** DATASET **
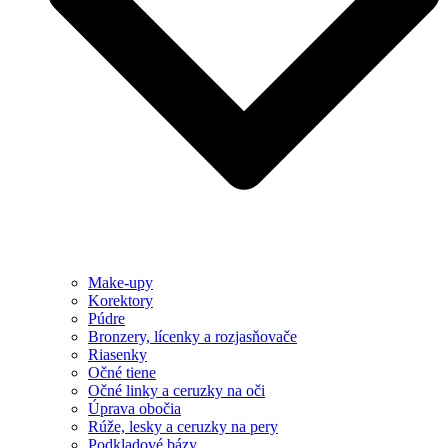
Make-upy
Korektory
Púdre
Bronzery, lícenky a rozjasňovače
Riasenky
Očné tiene
Očné linky a ceruzky na oči
Úprava obočia
Rúže, lesky a ceruzky na pery
Podkladové bázy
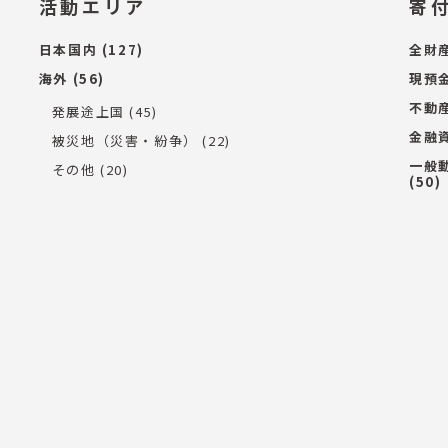
活動エリア
寄
日本国内
(127)
全財
海外
(56)
現預
不動
発展途上国
(45)
金融
被災地（災害・紛争）
(22)
一般
その他
(20)
(50)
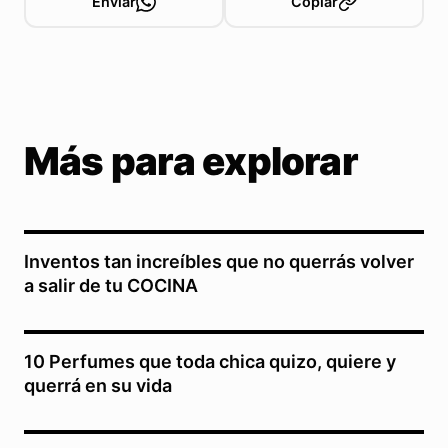
Enviar
Copiar
Más para explorar
Inventos tan increíbles que no querrás volver
a salir de tu COCINA
10 Perfumes que toda chica quizo, quiere y
querrá en su vida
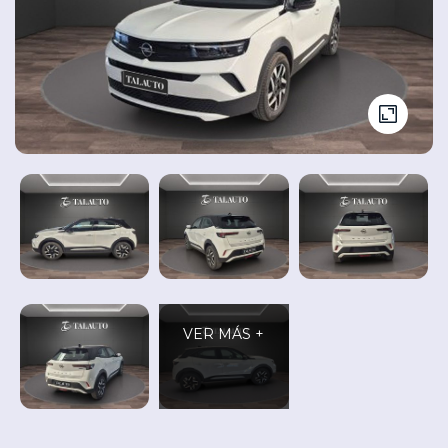
Seminuevos
Vehículos
y
Cita
nuevos
Ocasión
Taller
VER MÁS +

** ASSIGNMENT **
What lines in the data above contain the word "Očné"? Copy them all.

** WRITTEN REPLY **
Očné tiene
Očné linky a ceruzky na oči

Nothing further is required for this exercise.